*Objectives*:
[1] Answer these from the triangle thread:
(a) What ratio of b to c does the problem give?
(b) What value does the second answer find for angle B?
(c) What value does the second answer find for angle C?
[2] Retype the part of the triangle thread from "The angles $A, B$" up to and including "Answer: (C)".

*Supplied text*:

>>>

Question

The angles $A, B$ and $C$ of a triangle $ABC$ are in A.P. If $b : c =\sqrt {3} : \sqrt {2}$ then the angle $A$ is

• A. 30$^\circ$
• B. 15$^\circ$
• C. 75$^\circ$
• D. 45$^\circ$

Answer 1

Answer: (C)

75$^\circ$

Answer 2

The correct answer is C:$75\degree$
Given data:
In $\triangle{ABC}$
$b\ratio{c}=\sqrt{3}\ratio\sqrt{2}$
we know that,
$\frac{a}{sinA}=\frac{b}{sinB}=\frac{c}{sinC}$-(i)
the angles A,B,C are in A.P(Given)
$\therefore 2B=A+C$
we know that, $\angle{A}+\angle{B}+\angle{C}=180\degree$
⇒$2\angle{B}+\angle{B}=180\degree$
⇒$\angle{B}=60\degree$
From equation (i), $\frac{b}{c}=\frac{sinB}{sin{C}}$
⇒$\frac{\sqrt{3}}{\sqrt{2}}=\frac{sin60\degree}{sinc}$
⇒$\frac{\sqrt{3}}{\sqrt{2}}=\frac{\frac{\sqrt{3}}{2}}{sinc}$
⇒$sinc=\frac{1}{\sqrt{2}}$
⇒$\angle{C}=45\degree$
$\therefore \angle{A}+\angle{B}+\angle{C}=180\degree$
⇒$\angle{A}=180\degree-60\degree-45\degree$
⇒$A=75\degree$

<<<

*Record set*:

>>>

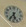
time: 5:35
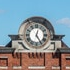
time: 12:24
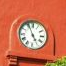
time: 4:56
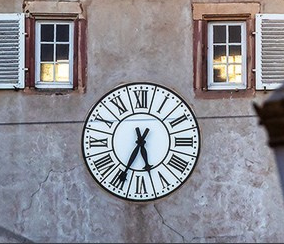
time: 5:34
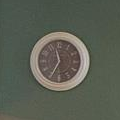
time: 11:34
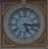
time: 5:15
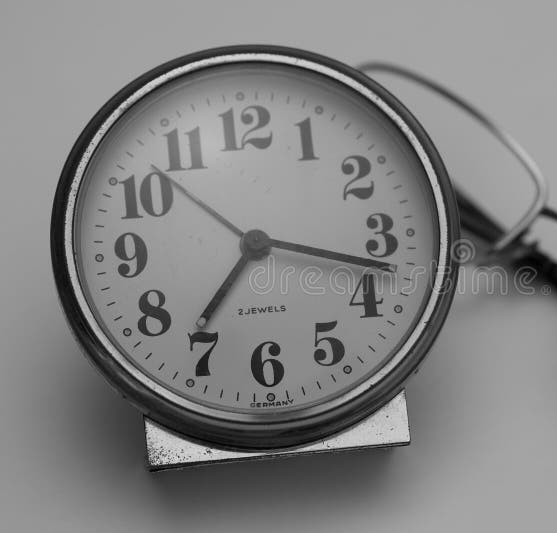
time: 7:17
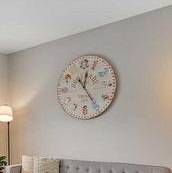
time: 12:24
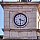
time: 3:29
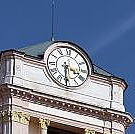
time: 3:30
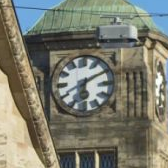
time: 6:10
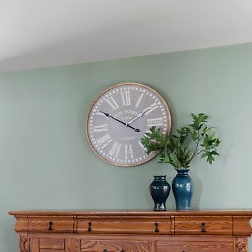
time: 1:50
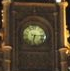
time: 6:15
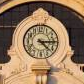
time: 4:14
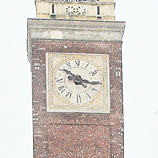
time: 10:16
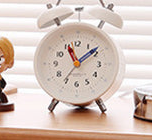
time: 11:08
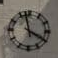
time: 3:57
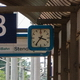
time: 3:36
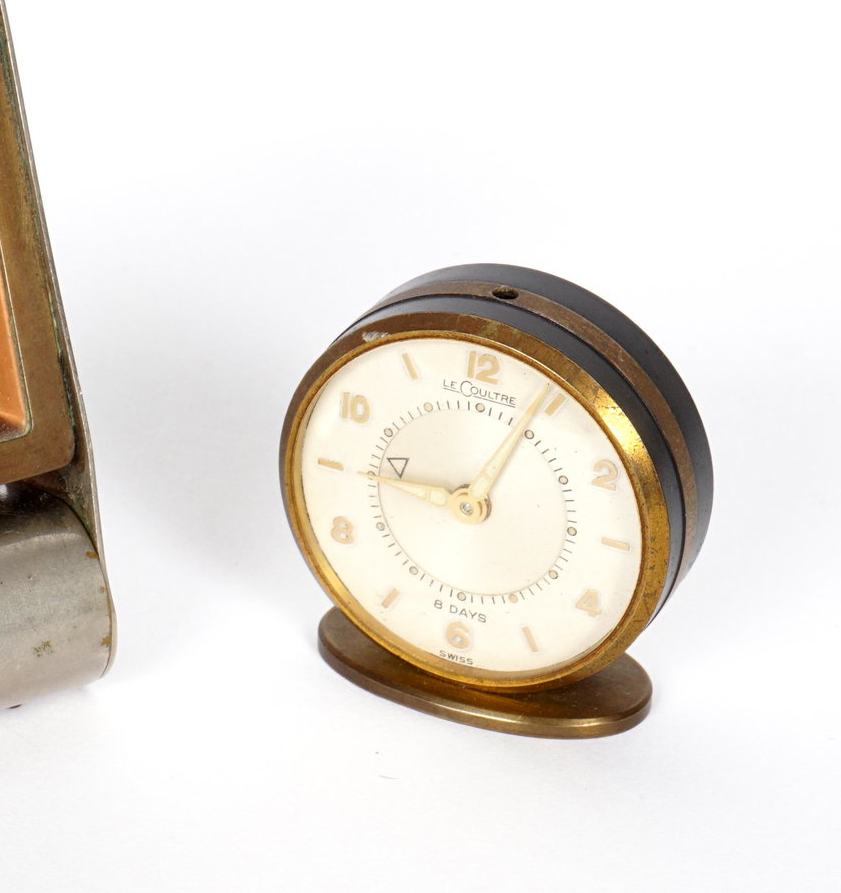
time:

<<<

*Task-by-task outputs*:
[1]
(a) √3 : √2
(b) 60°
(c) 45°

[2]
The angles $A, B$ and $C$ of a triangle $ABC$ are in A.P. If $b : c =\sqrt {3} : \sqrt {2}$ then the angle $A$ is

• A. 30$^\circ$
• B. 15$^\circ$
• C. 75$^\circ$
• D. 45$^\circ$

Answer 1

Answer: (C)